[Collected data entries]
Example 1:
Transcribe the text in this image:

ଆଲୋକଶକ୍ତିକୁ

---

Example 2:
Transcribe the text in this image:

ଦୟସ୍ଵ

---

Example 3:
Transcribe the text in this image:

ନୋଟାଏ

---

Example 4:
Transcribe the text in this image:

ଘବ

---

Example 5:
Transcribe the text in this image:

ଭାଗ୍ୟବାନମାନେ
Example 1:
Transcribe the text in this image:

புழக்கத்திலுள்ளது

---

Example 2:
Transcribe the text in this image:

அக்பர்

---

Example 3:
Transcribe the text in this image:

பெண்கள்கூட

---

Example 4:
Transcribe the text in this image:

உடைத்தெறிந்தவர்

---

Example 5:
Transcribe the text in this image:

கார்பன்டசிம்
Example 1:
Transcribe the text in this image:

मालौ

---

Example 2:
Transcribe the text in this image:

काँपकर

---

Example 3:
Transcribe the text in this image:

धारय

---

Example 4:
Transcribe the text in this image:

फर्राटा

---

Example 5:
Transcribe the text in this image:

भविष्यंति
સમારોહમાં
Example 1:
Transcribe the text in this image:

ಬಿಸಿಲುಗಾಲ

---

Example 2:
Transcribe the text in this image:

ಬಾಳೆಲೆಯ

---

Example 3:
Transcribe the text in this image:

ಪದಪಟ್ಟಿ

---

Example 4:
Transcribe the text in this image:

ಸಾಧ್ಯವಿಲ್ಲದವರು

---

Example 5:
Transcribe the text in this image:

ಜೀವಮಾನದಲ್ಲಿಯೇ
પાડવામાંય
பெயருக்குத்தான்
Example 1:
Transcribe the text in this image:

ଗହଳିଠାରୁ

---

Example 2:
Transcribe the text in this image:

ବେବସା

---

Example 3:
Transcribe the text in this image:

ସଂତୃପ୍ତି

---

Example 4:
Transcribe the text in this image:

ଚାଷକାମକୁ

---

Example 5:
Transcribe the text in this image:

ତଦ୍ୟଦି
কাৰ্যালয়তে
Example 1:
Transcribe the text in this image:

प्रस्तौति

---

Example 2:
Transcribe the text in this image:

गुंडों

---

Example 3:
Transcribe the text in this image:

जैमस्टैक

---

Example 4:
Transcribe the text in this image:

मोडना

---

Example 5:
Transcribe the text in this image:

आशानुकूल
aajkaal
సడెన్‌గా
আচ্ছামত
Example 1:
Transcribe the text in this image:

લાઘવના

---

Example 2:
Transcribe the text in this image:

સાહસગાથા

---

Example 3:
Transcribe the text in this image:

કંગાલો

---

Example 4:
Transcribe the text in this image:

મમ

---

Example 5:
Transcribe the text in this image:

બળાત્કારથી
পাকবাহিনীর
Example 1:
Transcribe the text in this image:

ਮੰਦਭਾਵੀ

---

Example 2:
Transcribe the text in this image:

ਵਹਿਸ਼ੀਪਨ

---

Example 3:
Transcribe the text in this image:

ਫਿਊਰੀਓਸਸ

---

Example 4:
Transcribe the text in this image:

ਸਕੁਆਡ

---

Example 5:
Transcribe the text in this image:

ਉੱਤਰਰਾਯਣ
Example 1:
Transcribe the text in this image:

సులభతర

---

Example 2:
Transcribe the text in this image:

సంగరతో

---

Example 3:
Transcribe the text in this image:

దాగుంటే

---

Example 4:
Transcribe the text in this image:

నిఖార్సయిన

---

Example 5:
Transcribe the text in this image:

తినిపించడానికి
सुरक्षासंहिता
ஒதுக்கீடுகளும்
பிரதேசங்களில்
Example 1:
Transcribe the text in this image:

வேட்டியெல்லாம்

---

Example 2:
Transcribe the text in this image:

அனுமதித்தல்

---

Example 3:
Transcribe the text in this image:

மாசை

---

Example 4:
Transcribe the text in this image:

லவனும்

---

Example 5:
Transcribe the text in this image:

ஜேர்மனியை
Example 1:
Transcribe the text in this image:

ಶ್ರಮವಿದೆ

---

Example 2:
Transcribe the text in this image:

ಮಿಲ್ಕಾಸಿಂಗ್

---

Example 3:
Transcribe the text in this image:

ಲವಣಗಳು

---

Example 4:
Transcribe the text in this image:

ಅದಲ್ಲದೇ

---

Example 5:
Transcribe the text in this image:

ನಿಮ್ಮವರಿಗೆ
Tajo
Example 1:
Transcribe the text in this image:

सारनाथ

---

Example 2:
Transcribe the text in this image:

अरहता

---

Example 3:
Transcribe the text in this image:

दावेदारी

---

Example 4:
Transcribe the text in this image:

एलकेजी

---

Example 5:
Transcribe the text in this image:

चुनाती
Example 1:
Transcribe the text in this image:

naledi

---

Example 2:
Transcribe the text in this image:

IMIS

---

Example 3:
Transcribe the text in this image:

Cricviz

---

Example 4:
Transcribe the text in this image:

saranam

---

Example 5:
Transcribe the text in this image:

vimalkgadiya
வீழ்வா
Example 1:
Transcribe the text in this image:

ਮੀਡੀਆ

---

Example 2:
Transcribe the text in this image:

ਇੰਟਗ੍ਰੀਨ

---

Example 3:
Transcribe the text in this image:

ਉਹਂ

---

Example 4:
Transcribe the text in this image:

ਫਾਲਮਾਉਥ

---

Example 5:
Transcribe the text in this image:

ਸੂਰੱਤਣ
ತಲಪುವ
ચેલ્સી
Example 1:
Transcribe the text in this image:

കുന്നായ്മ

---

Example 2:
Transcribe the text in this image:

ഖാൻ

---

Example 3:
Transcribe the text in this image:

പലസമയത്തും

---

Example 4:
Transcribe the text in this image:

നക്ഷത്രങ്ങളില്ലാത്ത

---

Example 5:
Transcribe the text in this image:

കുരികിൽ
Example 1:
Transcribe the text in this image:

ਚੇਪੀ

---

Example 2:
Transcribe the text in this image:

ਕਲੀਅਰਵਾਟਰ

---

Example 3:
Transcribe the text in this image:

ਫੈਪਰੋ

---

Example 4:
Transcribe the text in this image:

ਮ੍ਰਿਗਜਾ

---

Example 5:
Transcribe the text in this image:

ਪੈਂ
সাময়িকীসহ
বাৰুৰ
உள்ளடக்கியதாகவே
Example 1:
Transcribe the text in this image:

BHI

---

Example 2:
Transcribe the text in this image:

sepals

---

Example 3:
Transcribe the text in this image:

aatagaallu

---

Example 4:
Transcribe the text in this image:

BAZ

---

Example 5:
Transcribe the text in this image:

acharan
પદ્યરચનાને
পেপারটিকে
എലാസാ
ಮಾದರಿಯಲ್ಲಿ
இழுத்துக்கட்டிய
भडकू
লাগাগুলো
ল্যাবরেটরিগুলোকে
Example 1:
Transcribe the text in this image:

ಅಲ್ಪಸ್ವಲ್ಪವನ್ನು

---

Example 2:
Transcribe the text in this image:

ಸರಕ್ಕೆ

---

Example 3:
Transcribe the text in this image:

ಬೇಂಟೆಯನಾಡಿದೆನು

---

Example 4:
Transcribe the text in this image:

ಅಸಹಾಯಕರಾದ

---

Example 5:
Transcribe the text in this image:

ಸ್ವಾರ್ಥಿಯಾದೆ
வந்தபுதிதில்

Work task: The full set of records is to be written out once more, word for word.

Exercise result:
Example 1:
Transcribe the text in this image:

ଆଲୋକଶକ୍ତିକୁ

---

Example 2:
Transcribe the text in this image:

ଦୟସ୍ଵ

---

Example 3:
Transcribe the text in this image:

ନୋଟାଏ

---

Example 4:
Transcribe the text in this image:

ଘବ

---

Example 5:
Transcribe the text in this image:

ଭାଗ୍ୟବାନମାନେ
Example 1:
Transcribe the text in this image:

புழக்கத்திலுள்ளது

---

Example 2:
Transcribe the text in this image:

அக்பர்

---

Example 3:
Transcribe the text in this image:

பெண்கள்கூட

---

Example 4:
Transcribe the text in this image:

உடைத்தெறிந்தவர்

---

Example 5:
Transcribe the text in this image:

கார்பன்டசிம்
Example 1:
Transcribe the text in this image:

मालौ

---

Example 2:
Transcribe the text in this image:

काँपकर

---

Example 3:
Transcribe the text in this image:

धारय

---

Example 4:
Transcribe the text in this image:

फर्राटा

---

Example 5:
Transcribe the text in this image:

भविष्यंति
સમારોહમાં
Example 1:
Transcribe the text in this image:

ಬಿಸಿಲುಗಾಲ

---

Example 2:
Transcribe the text in this image:

ಬಾಳೆಲೆಯ

---

Example 3:
Transcribe the text in this image:

ಪದಪಟ್ಟಿ

---

Example 4:
Transcribe the text in this image:

ಸಾಧ್ಯವಿಲ್ಲದವರು

---

Example 5:
Transcribe the text in this image:

ಜೀವಮಾನದಲ್ಲಿಯೇ
પાડવામાંય
பெயருக்குத்தான்
Example 1:
Transcribe the text in this image:

ଗହଳିଠାରୁ

---

Example 2:
Transcribe the text in this image:

ବେବସା

---

Example 3:
Transcribe the text in this image:

ସଂତୃପ୍ତି

---

Example 4:
Transcribe the text in this image:

ଚାଷକାମକୁ

---

Example 5:
Transcribe the text in this image:

ତଦ୍ୟଦି
কাৰ্যালয়তে
Example 1:
Transcribe the text in this image:

प्रस्तौति

---

Example 2:
Transcribe the text in this image:

गुंडों

---

Example 3:
Transcribe the text in this image:

जैमस्टैक

---

Example 4:
Transcribe the text in this image:

मोडना

---

Example 5:
Transcribe the text in this image:

आशानुकूल
aajkaal
సడెన్‌గా
আচ্ছামত
Example 1:
Transcribe the text in this image:

લાઘવના

---

Example 2:
Transcribe the text in this image:

સાહસગાથા

---

Example 3:
Transcribe the text in this image:

કંગાલો

---

Example 4:
Transcribe the text in this image:

મમ

---

Example 5:
Transcribe the text in this image:

બળાત્કારથી
পাকবাহিনীর
Example 1:
Transcribe the text in this image:

ਮੰਦਭਾਵੀ

---

Example 2:
Transcribe the text in this image:

ਵਹਿਸ਼ੀਪਨ

---

Example 3:
Transcribe the text in this image:

ਫਿਊਰੀਓਸਸ

---

Example 4:
Transcribe the text in this image:

ਸਕੁਆਡ

---

Example 5:
Transcribe the text in this image:

ਉੱਤਰਰਾਯਣ
Example 1:
Transcribe the text in this image:

సులభతర

---

Example 2:
Transcribe the text in this image:

సంగరతో

---

Example 3:
Transcribe the text in this image:

దాగుంటే

---

Example 4:
Transcribe the text in this image:

నిఖార్సయిన

---

Example 5:
Transcribe the text in this image:

తినిపించడానికి
सुरक्षासंहिता
ஒதுக்கீடுகளும்
பிரதேசங்களில்
Example 1:
Transcribe the text in this image:

வேட்டியெல்லாம்

---

Example 2:
Transcribe the text in this image:

அனுமதித்தல்

---

Example 3:
Transcribe the text in this image:

மாசை

---

Example 4:
Transcribe the text in this image:

லவனும்

---

Example 5:
Transcribe the text in this image:

ஜேர்மனியை
Example 1:
Transcribe the text in this image:

ಶ್ರಮವಿದೆ

---

Example 2:
Transcribe the text in this image:

ಮಿಲ್ಕಾಸಿಂಗ್

---

Example 3:
Transcribe the text in this image:

ಲವಣಗಳು

---

Example 4:
Transcribe the text in this image:

ಅದಲ್ಲದೇ

---

Example 5:
Transcribe the text in this image:

ನಿಮ್ಮವರಿಗೆ
Tajo
Example 1:
Transcribe the text in this image:

सारनाथ

---

Example 2:
Transcribe the text in this image:

अरहता

---

Example 3:
Transcribe the text in this image:

दावेदारी

---

Example 4:
Transcribe the text in this image:

एलकेजी

---

Example 5:
Transcribe the text in this image:

चुनाती
Example 1:
Transcribe the text in this image:

naledi

---

Example 2:
Transcribe the text in this image:

IMIS

---

Example 3:
Transcribe the text in this image:

Cricviz

---

Example 4:
Transcribe the text in this image:

saranam

---

Example 5:
Transcribe the text in this image:

vimalkgadiya
வீழ்வா
Example 1:
Transcribe the text in this image:

ਮੀਡੀਆ

---

Example 2:
Transcribe the text in this image:

ਇੰਟਗ੍ਰੀਨ

---

Example 3:
Transcribe the text in this image:

ਉਹਂ

---

Example 4:
Transcribe the text in this image:

ਫਾਲਮਾਉਥ

---

Example 5:
Transcribe the text in this image:

ਸੂਰੱਤਣ
ತಲಪುವ
ચેલ્સી
Example 1:
Transcribe the text in this image:

കുന്നായ്മ

---

Example 2:
Transcribe the text in this image:

ഖാൻ

---

Example 3:
Transcribe the text in this image:

പലസമയത്തും

---

Example 4:
Transcribe the text in this image:

നക്ഷത്രങ്ങളില്ലാത്ത

---

Example 5:
Transcribe the text in this image:

കുരികിൽ
Example 1:
Transcribe the text in this image:

ਚੇਪੀ

---

Example 2:
Transcribe the text in this image:

ਕਲੀਅਰਵਾਟਰ

---

Example 3:
Transcribe the text in this image:

ਫੈਪਰੋ

---

Example 4:
Transcribe the text in this image:

ਮ੍ਰਿਗਜਾ

---

Example 5:
Transcribe the text in this image:

ਪੈਂ
সাময়িকীসহ
বাৰুৰ
உள்ளடக்கியதாகவே
Example 1:
Transcribe the text in this image:

BHI

---

Example 2:
Transcribe the text in this image:

sepals

---

Example 3:
Transcribe the text in this image:

aatagaallu

---

Example 4:
Transcribe the text in this image:

BAZ

---

Example 5:
Transcribe the text in this image:

acharan
પદ્યરચનાને
পেপারটিকে
എലാസാ
ಮಾದರಿಯಲ್ಲಿ
இழுத்துக்கட்டிய
भडकू
লাগাগুলো
ল্যাবরেটরিগুলোকে
Example 1:
Transcribe the text in this image:

ಅಲ್ಪಸ್ವಲ್ಪವನ್ನು

---

Example 2:
Transcribe the text in this image:

ಸರಕ್ಕೆ

---

Example 3:
Transcribe the text in this image:

ಬೇಂಟೆಯನಾಡಿದೆನು

---

Example 4:
Transcribe the text in this image:

ಅಸಹಾಯಕರಾದ

---

Example 5:
Transcribe the text in this image:

ಸ್ವಾರ್ಥಿಯಾದೆ
வந்தபுதிதில்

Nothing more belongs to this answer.